(Dataset records)
[start]
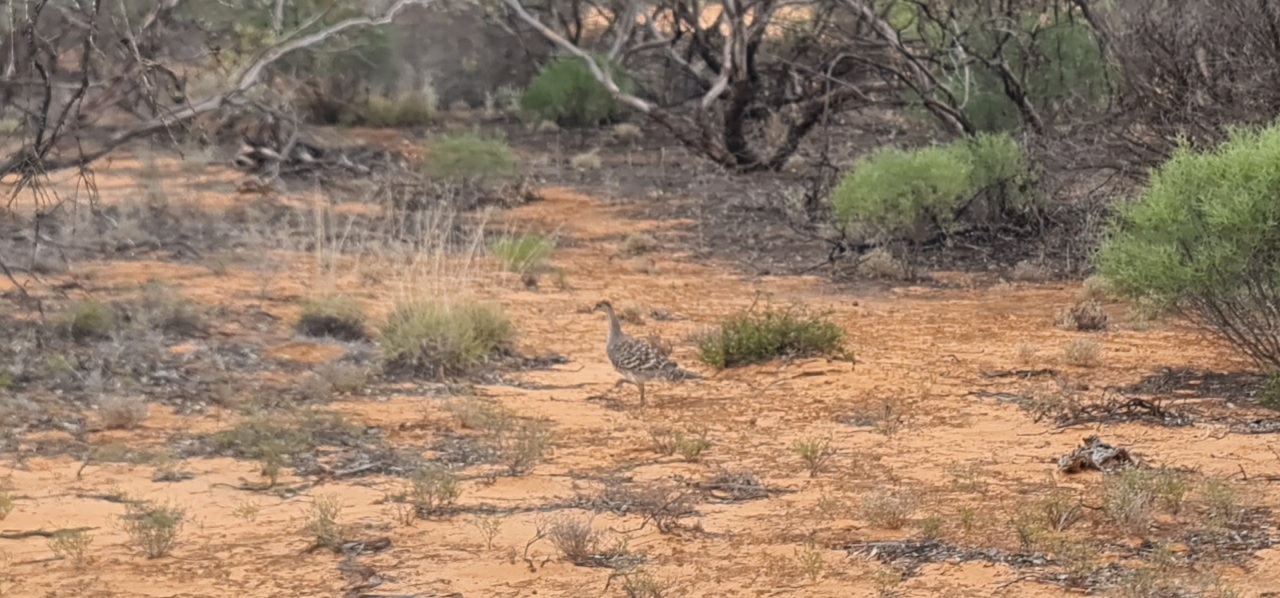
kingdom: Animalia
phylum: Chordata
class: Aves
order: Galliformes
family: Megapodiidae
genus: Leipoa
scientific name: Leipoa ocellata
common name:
[end]
SET EXERCISE: Please pull out the text lines from every item above and copy them word for word, leaving the pictures out.

THE RESPONSE:
kingdom: Animalia
phylum: Chordata
class: Aves
order: Galliformes
family: Megapodiidae
genus: Leipoa
scientific name: Leipoa ocellata
common name:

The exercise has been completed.